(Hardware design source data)
□ □ □ □ □ □ □

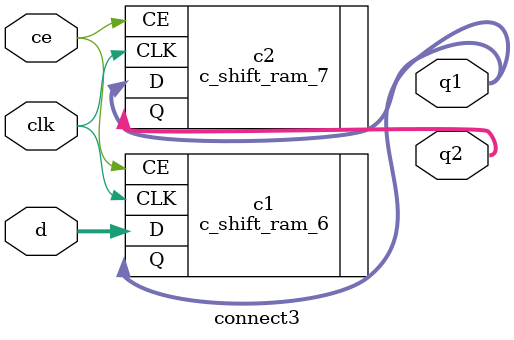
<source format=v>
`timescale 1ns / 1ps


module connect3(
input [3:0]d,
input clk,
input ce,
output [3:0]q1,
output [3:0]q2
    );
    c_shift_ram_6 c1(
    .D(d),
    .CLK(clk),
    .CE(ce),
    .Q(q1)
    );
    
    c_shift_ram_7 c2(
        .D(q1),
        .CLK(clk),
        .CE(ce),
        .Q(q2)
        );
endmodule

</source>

□ □ □ □ □ □ □

● **YOUR TASK**: Type out the data above again exactly as written, minus the images.

● **TASK SOLUTION**:
<source format=v>
`timescale 1ns / 1ps


module connect3(
input [3:0]d,
input clk,
input ce,
output [3:0]q1,
output [3:0]q2
    );
    c_shift_ram_6 c1(
    .D(d),
    .CLK(clk),
    .CE(ce),
    .Q(q1)
    );
    
    c_shift_ram_7 c2(
        .D(q1),
        .CLK(clk),
        .CE(ce),
        .Q(q2)
        );
endmodule

</source>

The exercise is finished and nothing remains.